** Task prompt **
From the line that contains "セール品はお一人様がご購入いただける数に限数が" to the final line of the entries, return every line exactly and leave out all others.

[Page-level text extractions]
════════
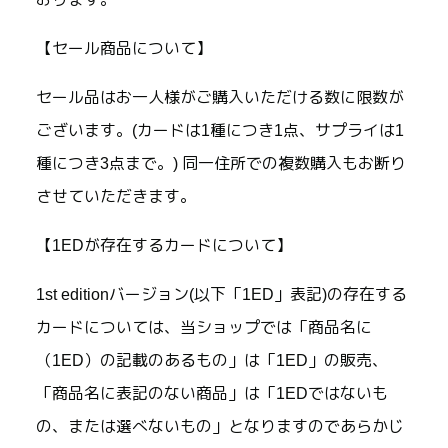
【セール商品について】
セール品はお一人様がご購入いただける数に限数が
ございます。(カードは1種につき1点、サプライは1
種につき3点まで。) 同一住所での複数購入もお断り
させていただきます。
【1EDが存在するカードについて】
1st editionバージョン(以下「1ED」表記)の存在する
カードについては、当ショップでは「商品名に
（1ED）の記載のあるもの」は「1ED」の販売、
「商品名に表記のない商品」は「1EDではないも
の、または選べないもの」となりますのであらかじ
════════
** Answer below **
セール品はお一人様がご購入いただける数に限数が
ございます。(カードは1種につき1点、サプライは1
種につき3点まで。) 同一住所での複数購入もお断り
させていただきます。
【1EDが存在するカードについて】
1st editionバージョン(以下「1ED」表記)の存在する
カードについては、当ショップでは「商品名に
（1ED）の記載のあるもの」は「1ED」の販売、
「商品名に表記のない商品」は「1EDではないも
の、または選べないもの」となりますのであらかじ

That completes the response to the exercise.